A vida era melhor quando todos os temas do mundo eram respondidos com a marcação de um xis na resposta certa. As alternativas para um teste de múltiplas escolhas não eram muitas e apenas uma satisfazia a questão. E se a resposta não fosse tão óbvia, ainda poderíamos recorrer à lógica racional para intentar matar a questão. Era um tempo em que tínhamos mais certezas, pela Ciência ou pela fé. A Ciência, verificável. A fé, dogmática. Não se as questionavam e, quando colidiam, se excluíam. Era mais fácil termos uma “opinião formada sobre tudo”.
Quando a Ciência descobriu que o planeta Terra não tinha nenhuma razão para ser diferentão de qualquer outro corpo celeste – senão redondos, arredondados – a fé de alguns foi abalada, ainda que nenhuma escritura sagrada diga em algum versículo alhures perdido, que a humanidade habita um imenso terreno plano com algumas corrugosidades. Quando nossas certezas são expostas à luz, algum bolor será eliminado.
A fé que professamos, tanto mais sólida é quanto mais puder ser exposta à razão. O que leva a fé ao confronto racional são as crenças dela inferentes, muitas vezes sem nenhum liame com os fatos iniciais. Qual a relação, por exemplo, entre “no princípio criou Deus os céus e a terra” (Gênesis 1:1) e a ideia de um planeta plano como uma mesa de sinuca? Não bastaria contemplar a própria criação (ou a natureza casual para os não-crentes), a lua e todos os astros reluzentes na abóboda celeste para, pelo menos, cogitarmos que a nossa terra poderia ser, também, “redonda”? (Sabe-se que a forma terrena, mais especificamente, é “geoide”, ou seja, da forma única da terra mesma, que é levemente achatada nos polos).

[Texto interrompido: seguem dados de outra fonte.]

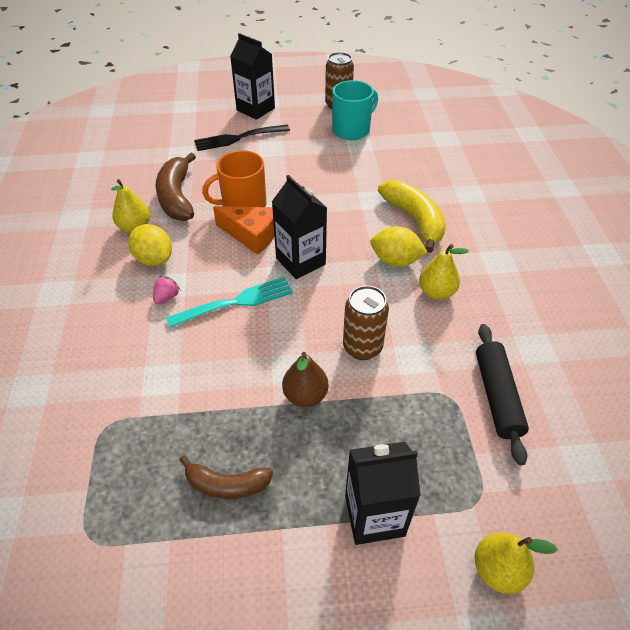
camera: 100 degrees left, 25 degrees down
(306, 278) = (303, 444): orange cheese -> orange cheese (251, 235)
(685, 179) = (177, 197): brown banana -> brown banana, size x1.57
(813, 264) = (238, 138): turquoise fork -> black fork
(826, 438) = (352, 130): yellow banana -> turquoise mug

Para total isenção do julgamento, porém, devemos considerar que os antigos não detinham tecnologia suficiente para, mesmo acidentalmente, circum-navegar o globo, ou subir além de alguns metros em árvores e montanhas. Toda a ideia de mundo que cultivavam era extraída da percepção daquilo que enxergavam, ou seja, o mundo plano até a linha do horizonte (que, presumiam, era o limite do abismo).Então, depositavam fé em um Deus, ou deuses, criador(es)do universo, mas que não havia(am) lhes contado que pisavam sobre um globo que, de tão grande, possibilita que, a perder de vista, disfrutemos de segmentos planos, onde deitamos os campos de futebol, as ciclovias, os aeroportos.
Quando confrontados com a inequívoca esfericidade do planeta, muitos entraram em crise existencial e/ou perderam a fé, ainda que o profeta Isaías (765 a.C – 681 a.C) proclamara a respeito do Deus judaico-cristão que “Ele é o que está assentado sobre a redondeza da terra, …” (Isaías 40:22a). A fé de uns é tão mouca que não ouve os seus próprios oráculos, antes de suas particulares exegeses.
A escalada científico-tecnológica nas últimas décadas descontruiu muitas “verdades” e, antes de desmanchar tudo que é sólido no ar, tornou líquida a modernidade. O conceito de modernidade líquida, desenvolvido pelo sociólogo polonês Zygmunt Bauman, descreve esta nova época em que relações sociais, econômicas e de produção são frágeis e fluidos que, como os líquidos, escorrem e tomam a formados recipientes em que estão contidos.Ao contrário, a modernidade sólida se caracterizava pela rigidez e solidificação das relações sociais, da ciência e do pensamento, conforme tentei demonstrar com a citação da falsa dicotomia ciência e fé, cada qual definindo algum tipo de certeza na vida.
A vida se complicou por que não é mais um teste de múltipla escolha. Não há uma resposta única para cada pergunta. Não sabemos mais como responder às grandes questões da vida.
A fé é a melhor forma de estarmos seguros. A fé que não nega o conhecimento científico, mas que nele vê a revelação do que é eterno e sem variação.